This chapter examines practices during Navaratri, a nine-day festival honoring the goddess, for which many families return to rural homes to worship localized forms of the goddess within caste-homogenous communities. It analyzes the ways in which middle-class and religious identities are mutually constructed in relationship to local communities but focuses on distinctions both within Pulan itself and between the urban neighborhood and a rural village. This chapter also investigates competing claims about the existence of two ritual sites and communities within Pulan as well as claims to feeling more “comfortable” in the village due to the caste homogeny there. These claims reveal implicit tensions and discomfort in urban areas related to the ambiguity of a shifting middle-class dharmic world and highlight a more general sense of dharmic instability within the emerging middle classes that affects their ability to comfortably and fully inhabit middle-class dharmic selfhoods.

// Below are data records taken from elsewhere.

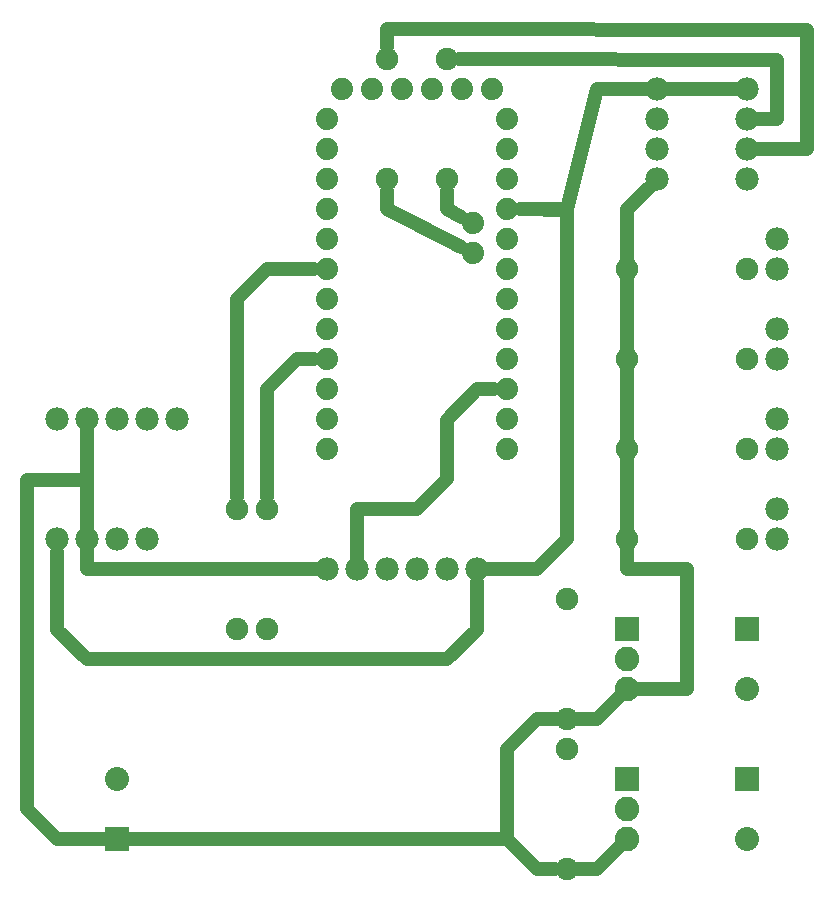
<source format=gtl>
G04 MADE WITH FRITZING*
G04 WWW.FRITZING.ORG*
G04 DOUBLE SIDED*
G04 HOLES PLATED*
G04 CONTOUR ON CENTER OF CONTOUR VECTOR*
%ASAXBY*%
%FSLAX23Y23*%
%MOIN*%
%OFA0B0*%
%SFA1.0B1.0*%
%ADD10C,0.075000*%
%ADD11C,0.074000*%
%ADD12C,0.078000*%
%ADD13C,0.082000*%
%ADD14C,0.080000*%
%ADD15R,0.082000X0.082000*%
%ADD16R,0.079986X0.080000*%
%ADD17C,0.048000*%
%LNCOPPER1*%
G90*
G70*
G54D10*
X1744Y2658D03*
X1744Y3058D03*
X1544Y2658D03*
X1544Y3058D03*
G54D11*
X1894Y2958D03*
X1794Y2958D03*
X1694Y2958D03*
X1594Y2958D03*
X1494Y2958D03*
X1394Y2958D03*
X1944Y2858D03*
X1944Y2758D03*
X1944Y2658D03*
X1944Y2558D03*
X1944Y2458D03*
X1829Y2513D03*
X1829Y2413D03*
X1944Y2358D03*
X1944Y2258D03*
X1944Y2158D03*
X1944Y2058D03*
X1944Y1958D03*
X1944Y1858D03*
X1944Y1758D03*
X1344Y1758D03*
X1344Y1858D03*
X1344Y1958D03*
X1344Y2058D03*
X1344Y2158D03*
X1344Y2258D03*
X1344Y2358D03*
X1344Y2458D03*
X1344Y2558D03*
X1344Y2658D03*
X1344Y2758D03*
X1344Y2858D03*
G54D12*
X1844Y1358D03*
X1744Y1358D03*
X1644Y1358D03*
X1544Y1358D03*
X1444Y1358D03*
X1344Y1358D03*
G54D13*
X2344Y658D03*
X2344Y558D03*
X2344Y458D03*
G54D14*
X2744Y1158D03*
X2744Y958D03*
X2744Y658D03*
X2744Y458D03*
X644Y458D03*
X644Y658D03*
G54D10*
X2144Y1258D03*
X2144Y858D03*
X2144Y358D03*
X2144Y758D03*
X1144Y1558D03*
X1144Y1158D03*
X1044Y1558D03*
X1044Y1158D03*
G54D12*
X844Y1858D03*
X744Y1858D03*
X644Y1858D03*
X544Y1858D03*
X444Y1858D03*
X2844Y2458D03*
X2844Y2358D03*
X2844Y2158D03*
X2844Y2058D03*
X2844Y1858D03*
X2844Y1758D03*
X2844Y1558D03*
X2844Y1458D03*
G54D10*
X2744Y1458D03*
X2344Y1458D03*
X2744Y1758D03*
X2344Y1758D03*
X2744Y2058D03*
X2344Y2058D03*
X2744Y2358D03*
X2344Y2358D03*
G54D12*
X2444Y2958D03*
X2444Y2858D03*
X2444Y2758D03*
X2444Y2658D03*
X2744Y2958D03*
X2744Y2858D03*
X2744Y2758D03*
X2744Y2658D03*
X744Y1458D03*
X644Y1458D03*
X544Y1458D03*
X444Y1458D03*
G54D13*
X2344Y1158D03*
X2344Y1058D03*
X2344Y958D03*
G54D15*
X2344Y658D03*
G54D16*
X2744Y1158D03*
X2744Y658D03*
X644Y458D03*
G54D15*
X2344Y1158D03*
G54D17*
X2703Y2958D02*
X2485Y2958D01*
D02*
X2144Y2558D02*
X1986Y2558D01*
D02*
X2403Y2958D02*
X2244Y2958D01*
D02*
X2244Y2958D02*
X2144Y2558D01*
D02*
X1444Y1558D02*
X1444Y1399D01*
D02*
X1645Y1558D02*
X1444Y1558D01*
D02*
X1743Y1659D02*
X1645Y1558D01*
D02*
X1743Y1857D02*
X1743Y1659D01*
D02*
X1902Y1958D02*
X1843Y1958D01*
D02*
X1843Y1958D02*
X1743Y1857D01*
D02*
X2043Y1359D02*
X2145Y1458D01*
D02*
X2143Y2557D02*
X1986Y2558D01*
D02*
X1885Y1358D02*
X2043Y1359D01*
D02*
X2145Y1458D02*
X2143Y2557D01*
D02*
X1144Y1958D02*
X1243Y2059D01*
D02*
X1144Y1598D02*
X1144Y1958D01*
D02*
X1243Y2059D02*
X1302Y2058D01*
D02*
X1045Y2258D02*
X1044Y1598D01*
D02*
X1302Y2358D02*
X1144Y2359D01*
D02*
X1144Y2359D02*
X1045Y2258D01*
D02*
X2945Y2758D02*
X2785Y2758D01*
D02*
X2945Y3157D02*
X2945Y2758D01*
D02*
X1545Y3159D02*
X2945Y3157D01*
D02*
X1544Y3098D02*
X1545Y3159D01*
D02*
X2845Y2859D02*
X2785Y2858D01*
D02*
X2845Y3056D02*
X2845Y2859D01*
D02*
X1784Y3058D02*
X2845Y3056D01*
D02*
X1744Y2558D02*
X1791Y2533D01*
D02*
X1545Y2558D02*
X1791Y2432D01*
D02*
X1544Y2618D02*
X1545Y2558D01*
D02*
X1744Y2618D02*
X1744Y2558D01*
D02*
X1744Y1058D02*
X1843Y1157D01*
D02*
X544Y1058D02*
X1744Y1058D01*
D02*
X1843Y1157D02*
X1844Y1317D01*
D02*
X444Y1417D02*
X443Y1157D01*
D02*
X443Y1157D02*
X544Y1058D01*
D02*
X544Y1657D02*
X544Y1488D01*
D02*
X345Y1657D02*
X544Y1657D01*
D02*
X344Y559D02*
X345Y1657D01*
D02*
X443Y459D02*
X344Y559D01*
D02*
X613Y458D02*
X443Y459D01*
D02*
X544Y1657D02*
X544Y1828D01*
D02*
X1314Y1358D02*
X544Y1358D01*
D02*
X544Y1358D02*
X544Y1428D01*
D02*
X2044Y358D02*
X1943Y458D01*
D02*
X1943Y458D02*
X686Y458D01*
D02*
X2104Y358D02*
X2044Y358D01*
D02*
X2244Y358D02*
X2321Y435D01*
D02*
X2173Y358D02*
X2244Y358D01*
D02*
X1943Y758D02*
X2044Y859D01*
D02*
X2044Y859D02*
X2115Y858D01*
D02*
X1943Y458D02*
X1943Y758D01*
D02*
X2321Y935D02*
X2244Y859D01*
D02*
X2244Y859D02*
X2173Y858D01*
D02*
X2344Y2329D02*
X2344Y2087D01*
D02*
X2344Y1787D02*
X2344Y2029D01*
D02*
X2344Y1487D02*
X2344Y1729D01*
D02*
X2343Y2558D02*
X2344Y2387D01*
D02*
X2423Y2637D02*
X2343Y2558D01*
D02*
X2544Y1359D02*
X2344Y1359D01*
D02*
X2544Y958D02*
X2544Y1359D01*
D02*
X2344Y1359D02*
X2344Y1429D01*
D02*
X2376Y958D02*
X2544Y958D01*
G04 End of Copper1*
M02*
</source>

This chapter analyzes how ritual and dharmic relationships between husbands and wives are changing in the context of emerging middle-class nuclear families in Pulan. It focuses on one married couple’s decision to take up the popular ritual practices of the Solah Somwar vrat (16 Monday fast), a four-month ritual period dedicated to the deity Shiva. Solah Somwar is increasingly observed by young married couples who perform weekly fasts and rituals together at the temple to jointly maintain the ritual purity of the home. This chapter show how these shared, public performances sanction an emerging dharma of conjugality in which husbands and wives in nuclear families become committed, and obligated, to one another as their desires for middle-class lifestyles merge. It highlights the emergence of a kind of purushadharma, or male/husband dharma, whereby men develop desires and orientations toward the home and their wives—in their capacity as husbands—that operates similarly to stridharma.
The Conclusion proposes how analyzing class in terms of dharma helps us reconsider the historical development of Hindu traditions and future studies of class and religion in and beyond South Asia. While normative forms of dharma are unique and specific to Hinduism, it suggests that ontological notions of dharma as that which “holds the world together” can be applied as a framework for defining religion beyond Hinduism. Non-Hindu communities throughout India are undergoing similar transformations to become middle class, meaning they too are involved in the processes of constructing and maintaining middle-class religious worlds. To argue for analyzing class in the analytical terms of dharma is not to exclude these communities; rather, it is a call to draw on dharma to attend to the religious elements of middle-class transitions in other religious traditions while simultaneously expanding the definition of religion within the social sciences and humanities.